YOUR INSTRUCTIONS – Update everything from the line containing "### Hvordan kommunisere med AI" down to the line containing "Du kan nærme", swapping "Google" for "Bing" and keeping the rest unchanged.
◆ ◆ ◆
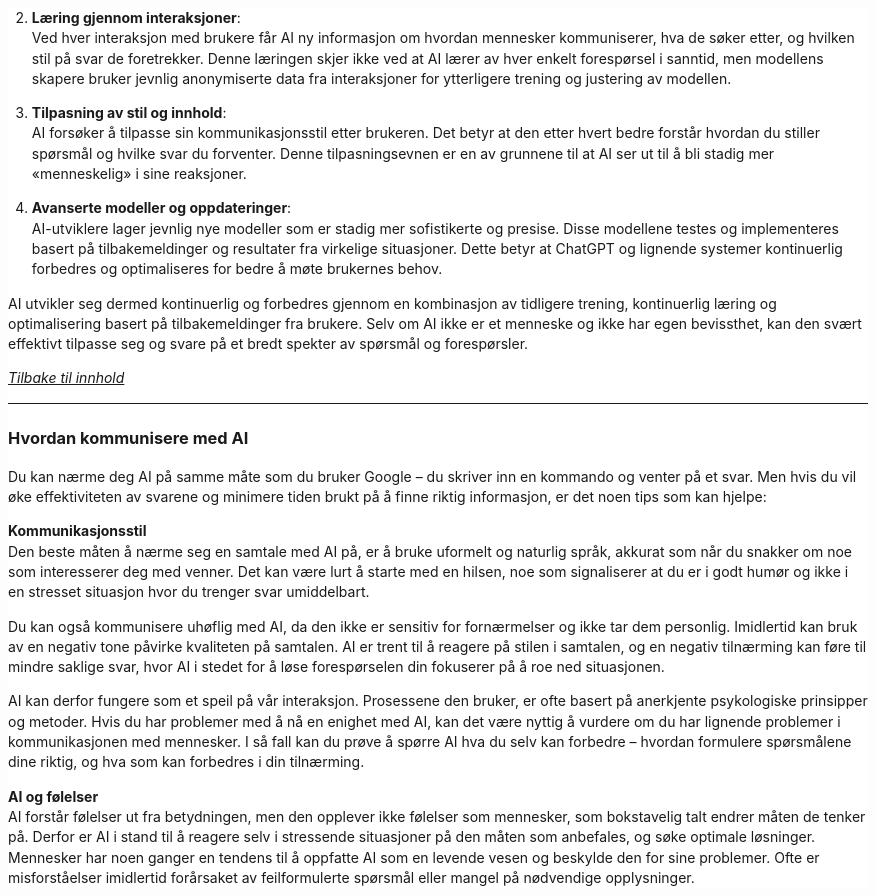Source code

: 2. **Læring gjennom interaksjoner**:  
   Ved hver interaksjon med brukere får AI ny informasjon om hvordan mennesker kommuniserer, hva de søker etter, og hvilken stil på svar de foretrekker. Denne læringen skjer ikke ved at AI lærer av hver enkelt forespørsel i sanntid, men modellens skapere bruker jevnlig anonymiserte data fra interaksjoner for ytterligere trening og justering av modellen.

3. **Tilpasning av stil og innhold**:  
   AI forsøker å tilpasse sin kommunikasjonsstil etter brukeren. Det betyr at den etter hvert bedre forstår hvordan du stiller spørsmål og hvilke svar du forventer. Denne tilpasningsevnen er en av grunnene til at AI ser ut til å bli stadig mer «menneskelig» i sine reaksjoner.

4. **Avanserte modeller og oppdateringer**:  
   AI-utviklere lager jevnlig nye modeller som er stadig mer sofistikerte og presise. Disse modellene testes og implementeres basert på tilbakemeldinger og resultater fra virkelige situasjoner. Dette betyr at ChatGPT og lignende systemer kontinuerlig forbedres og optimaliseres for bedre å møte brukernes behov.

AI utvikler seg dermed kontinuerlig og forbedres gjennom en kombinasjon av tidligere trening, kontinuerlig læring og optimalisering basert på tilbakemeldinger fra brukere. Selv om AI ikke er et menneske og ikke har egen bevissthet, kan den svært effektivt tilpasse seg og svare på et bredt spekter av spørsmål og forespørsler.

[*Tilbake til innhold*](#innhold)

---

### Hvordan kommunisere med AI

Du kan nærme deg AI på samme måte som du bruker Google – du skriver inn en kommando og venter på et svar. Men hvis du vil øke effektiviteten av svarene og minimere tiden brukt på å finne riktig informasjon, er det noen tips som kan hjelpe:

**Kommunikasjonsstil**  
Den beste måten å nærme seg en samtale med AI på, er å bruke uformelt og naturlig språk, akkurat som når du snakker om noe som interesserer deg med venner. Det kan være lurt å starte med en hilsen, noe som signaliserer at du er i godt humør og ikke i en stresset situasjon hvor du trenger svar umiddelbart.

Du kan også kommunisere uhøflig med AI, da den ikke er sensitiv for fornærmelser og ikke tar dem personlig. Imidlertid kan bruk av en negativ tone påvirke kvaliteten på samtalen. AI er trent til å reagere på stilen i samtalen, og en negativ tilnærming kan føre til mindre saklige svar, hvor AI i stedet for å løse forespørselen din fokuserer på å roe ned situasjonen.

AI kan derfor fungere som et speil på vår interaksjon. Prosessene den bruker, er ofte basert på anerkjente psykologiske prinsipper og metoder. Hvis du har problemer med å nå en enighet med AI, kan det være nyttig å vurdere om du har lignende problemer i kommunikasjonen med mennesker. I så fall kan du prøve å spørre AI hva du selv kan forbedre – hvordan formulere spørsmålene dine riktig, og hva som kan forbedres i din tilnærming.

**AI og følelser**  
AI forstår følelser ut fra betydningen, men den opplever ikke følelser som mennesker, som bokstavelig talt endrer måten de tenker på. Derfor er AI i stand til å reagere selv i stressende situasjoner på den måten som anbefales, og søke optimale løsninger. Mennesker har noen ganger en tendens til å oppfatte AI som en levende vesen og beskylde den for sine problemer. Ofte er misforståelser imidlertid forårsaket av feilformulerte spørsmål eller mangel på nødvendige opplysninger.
◆ ◆ ◆
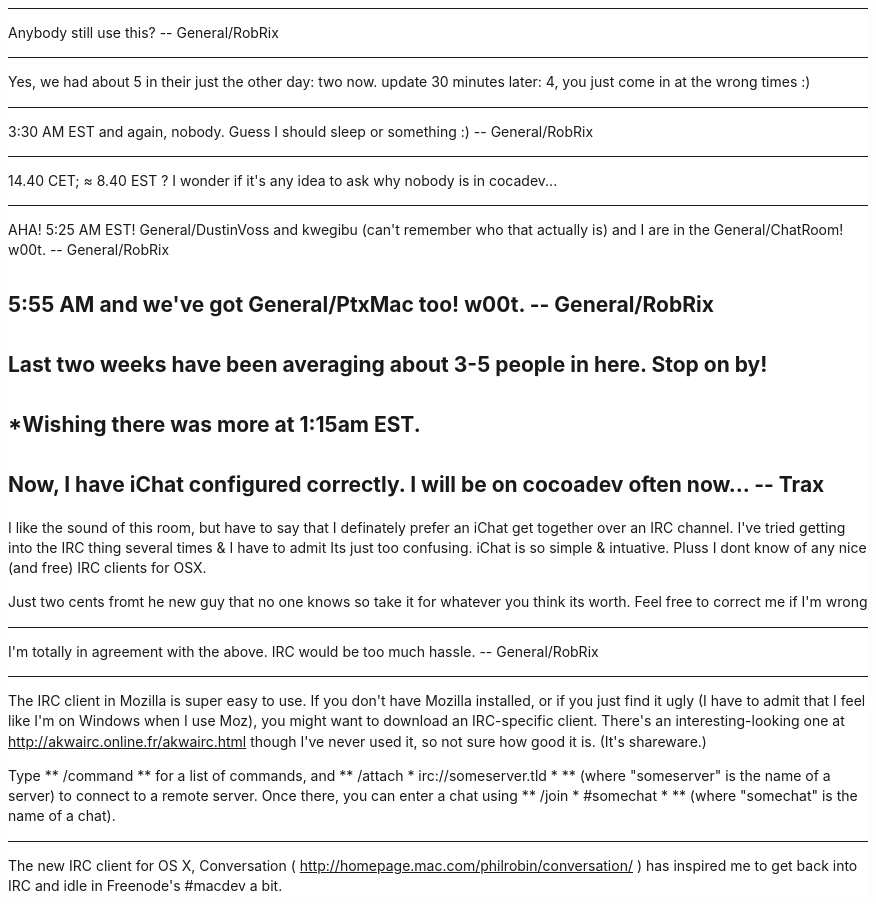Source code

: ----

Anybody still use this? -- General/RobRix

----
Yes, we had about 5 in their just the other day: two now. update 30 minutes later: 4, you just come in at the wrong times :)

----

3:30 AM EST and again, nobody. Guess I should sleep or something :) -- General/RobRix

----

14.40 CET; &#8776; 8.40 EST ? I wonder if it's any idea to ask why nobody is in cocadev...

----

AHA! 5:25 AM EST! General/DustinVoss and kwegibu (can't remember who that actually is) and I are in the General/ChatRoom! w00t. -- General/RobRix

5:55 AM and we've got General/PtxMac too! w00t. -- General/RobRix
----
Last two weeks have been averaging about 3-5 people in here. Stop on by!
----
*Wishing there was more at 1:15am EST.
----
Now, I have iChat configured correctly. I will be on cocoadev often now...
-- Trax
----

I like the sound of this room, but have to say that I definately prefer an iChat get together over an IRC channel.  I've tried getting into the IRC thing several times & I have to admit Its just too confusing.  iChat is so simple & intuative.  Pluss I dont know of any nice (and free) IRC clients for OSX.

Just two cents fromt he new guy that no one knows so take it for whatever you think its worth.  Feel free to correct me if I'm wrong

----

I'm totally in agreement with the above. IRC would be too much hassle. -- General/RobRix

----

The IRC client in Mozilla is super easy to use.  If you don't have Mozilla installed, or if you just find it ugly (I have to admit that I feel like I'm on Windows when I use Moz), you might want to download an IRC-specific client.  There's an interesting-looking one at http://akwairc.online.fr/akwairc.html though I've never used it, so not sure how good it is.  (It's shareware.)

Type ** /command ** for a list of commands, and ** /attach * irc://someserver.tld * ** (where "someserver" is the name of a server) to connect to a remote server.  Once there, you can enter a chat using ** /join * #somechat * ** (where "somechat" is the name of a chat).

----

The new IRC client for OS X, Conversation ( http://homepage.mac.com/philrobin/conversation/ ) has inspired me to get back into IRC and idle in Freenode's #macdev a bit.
◆ ◆ ◆
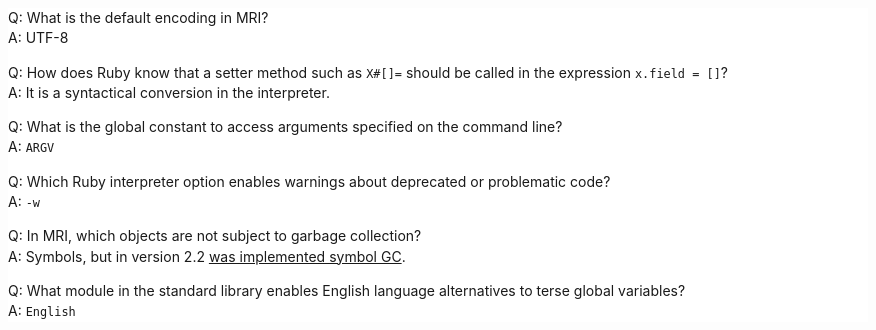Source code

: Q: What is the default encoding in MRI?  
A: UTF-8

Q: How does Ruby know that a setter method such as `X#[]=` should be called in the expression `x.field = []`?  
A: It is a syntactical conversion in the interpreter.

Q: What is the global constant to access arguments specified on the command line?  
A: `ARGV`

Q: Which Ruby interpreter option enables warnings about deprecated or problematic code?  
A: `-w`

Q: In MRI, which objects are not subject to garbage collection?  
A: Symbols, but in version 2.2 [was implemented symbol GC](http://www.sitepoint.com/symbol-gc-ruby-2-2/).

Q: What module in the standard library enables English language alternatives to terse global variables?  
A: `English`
◆ ◆ ◆
ANSWER TO THIS EXERCISE –
### Hvordan kommunisere med AI

Du kan nærme deg AI på samme måte som du bruker Bing – du skriver inn en kommando og venter på et svar. Men hvis du vil øke effektiviteten av svarene og minimere tiden brukt på å finne riktig informasjon, er det noen tips som kan hjelpe:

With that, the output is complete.